(Collected data entries)
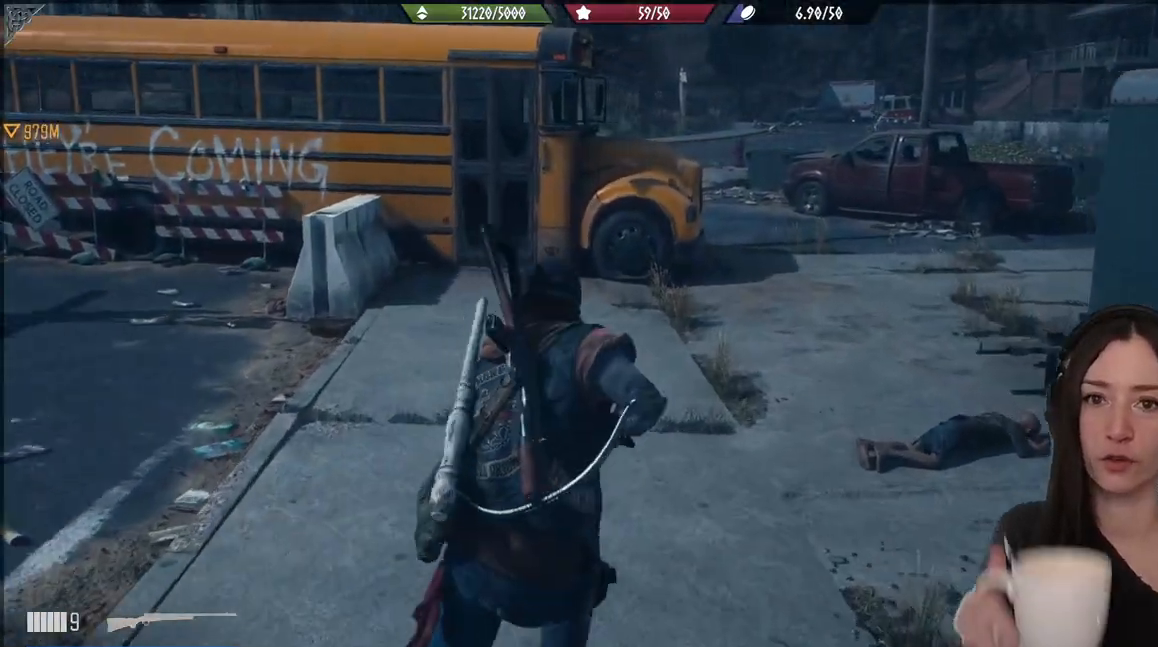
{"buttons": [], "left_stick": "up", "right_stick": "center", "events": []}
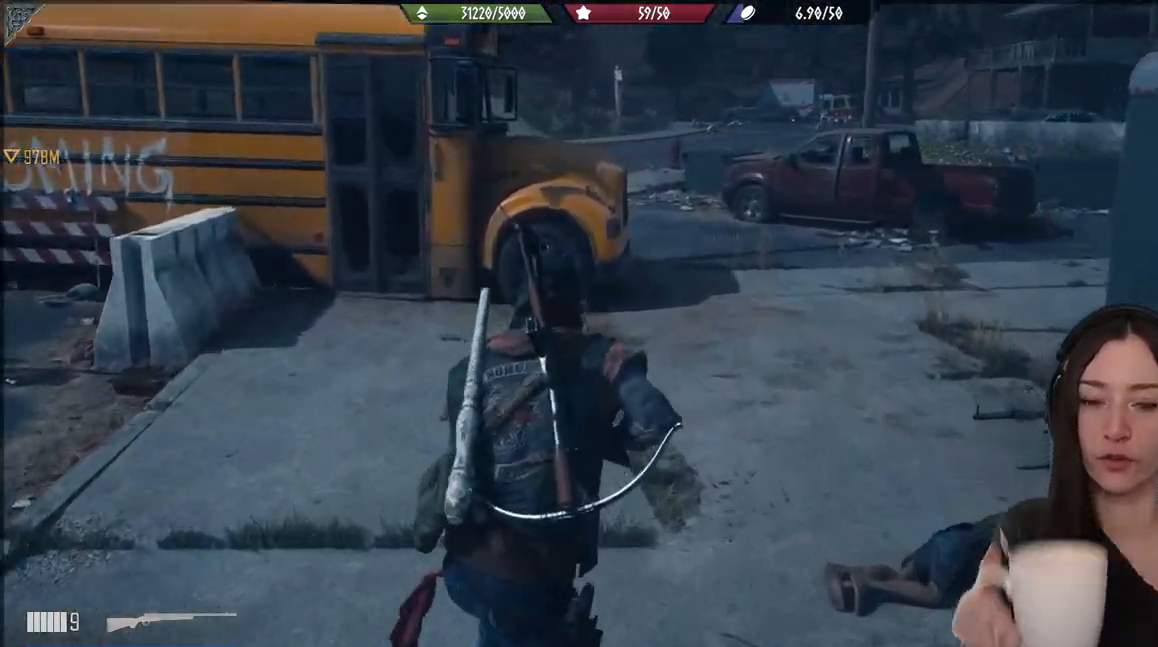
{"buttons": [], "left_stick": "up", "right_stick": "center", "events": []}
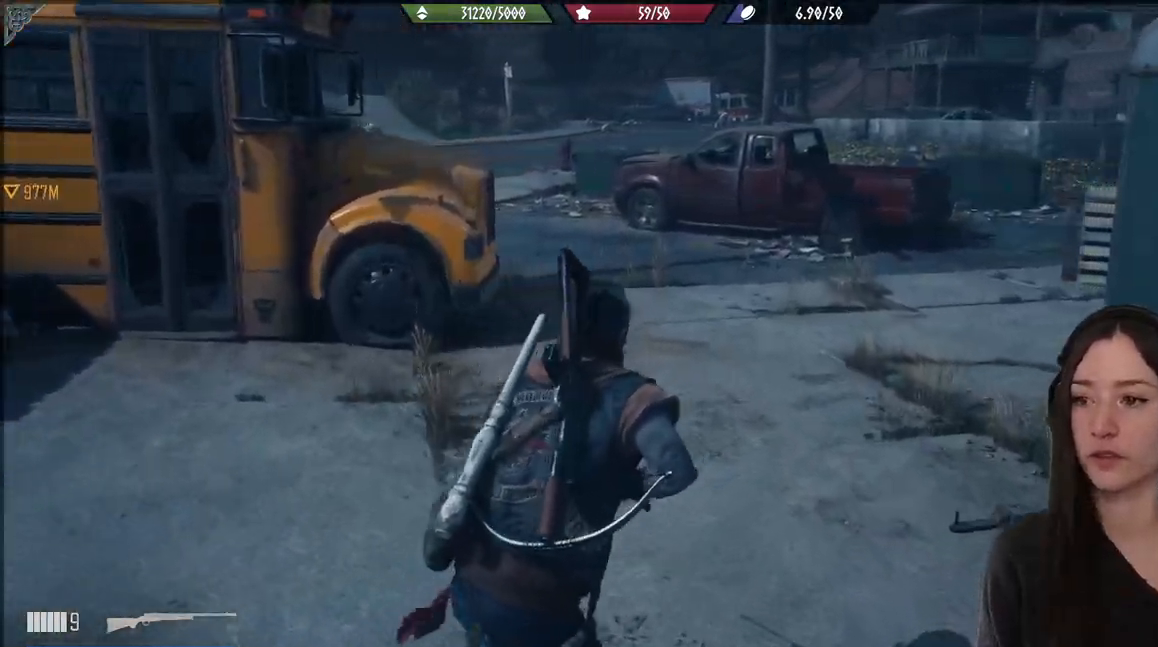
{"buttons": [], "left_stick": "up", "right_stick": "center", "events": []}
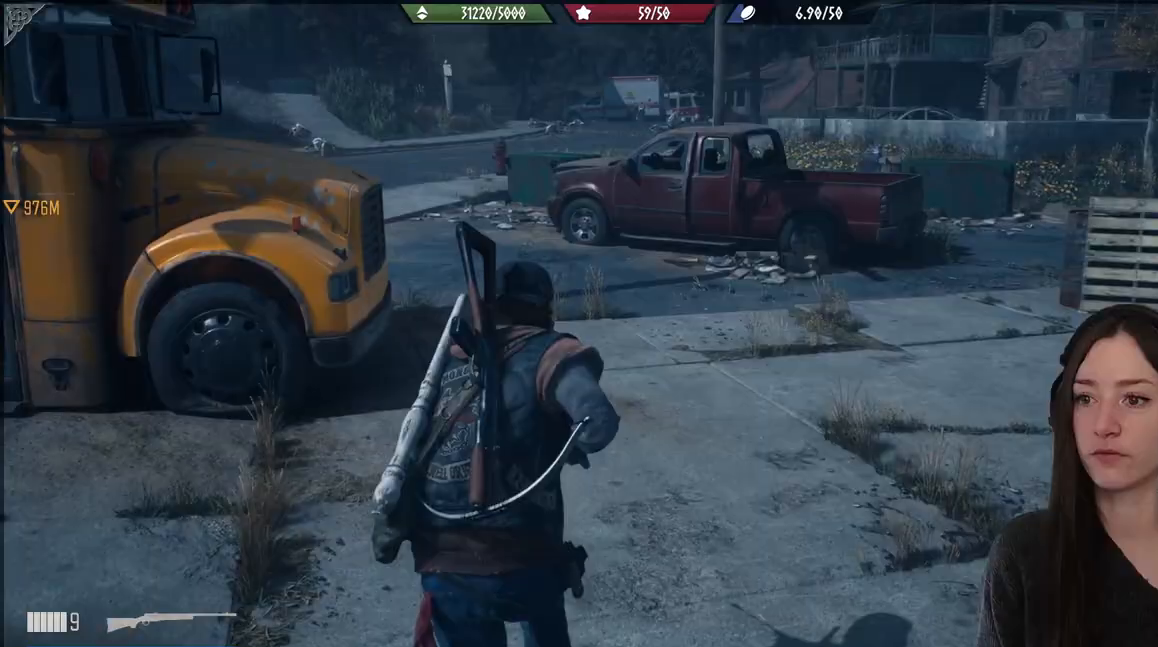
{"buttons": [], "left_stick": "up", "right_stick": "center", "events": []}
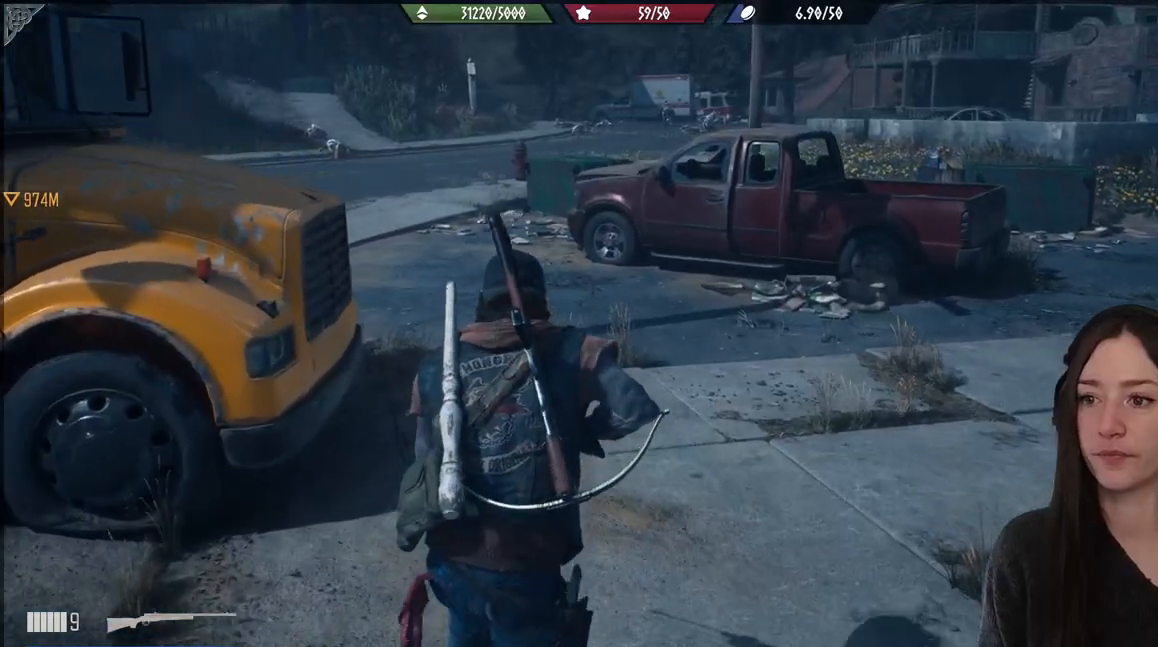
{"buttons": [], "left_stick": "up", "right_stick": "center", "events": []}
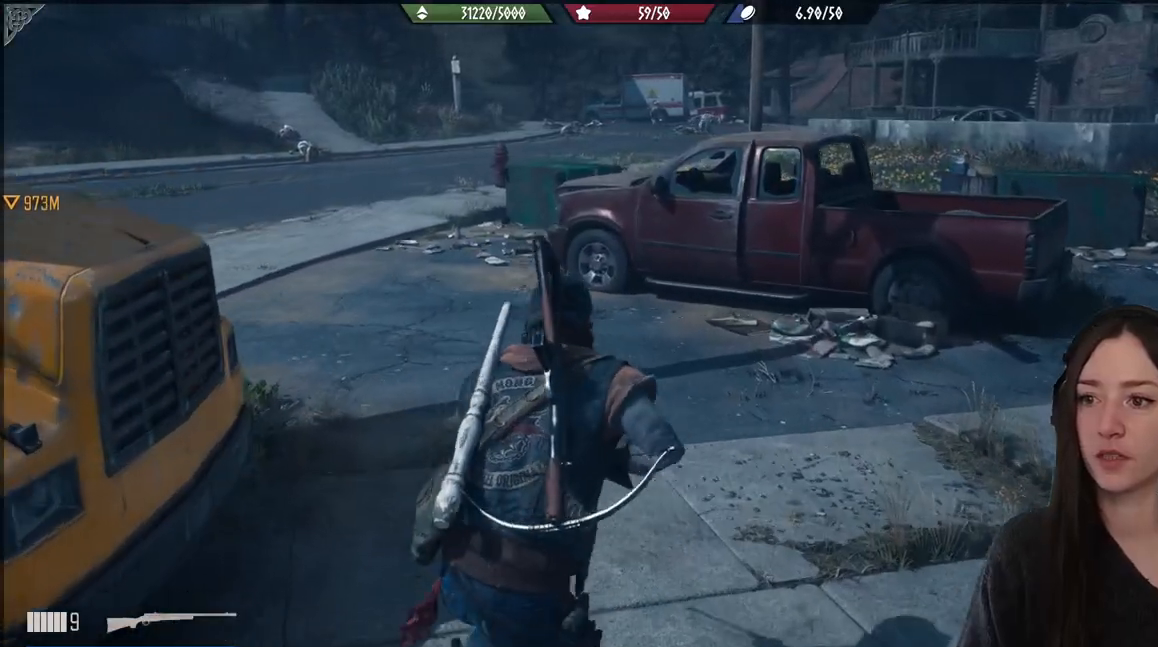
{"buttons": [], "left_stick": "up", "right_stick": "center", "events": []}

Goal of the exercise: In your answer, repeat all the entries exactly, but leave out the pictures.

Answer box:
{"buttons": [], "left_stick": "up", "right_stick": "center", "events": []}
{"buttons": [], "left_stick": "up", "right_stick": "center", "events": []}
{"buttons": [], "left_stick": "up", "right_stick": "center", "events": []}
{"buttons": [], "left_stick": "up", "right_stick": "center", "events": []}
{"buttons": [], "left_stick": "up", "right_stick": "center", "events": []}
{"buttons": [], "left_stick": "up", "right_stick": "center", "events": []}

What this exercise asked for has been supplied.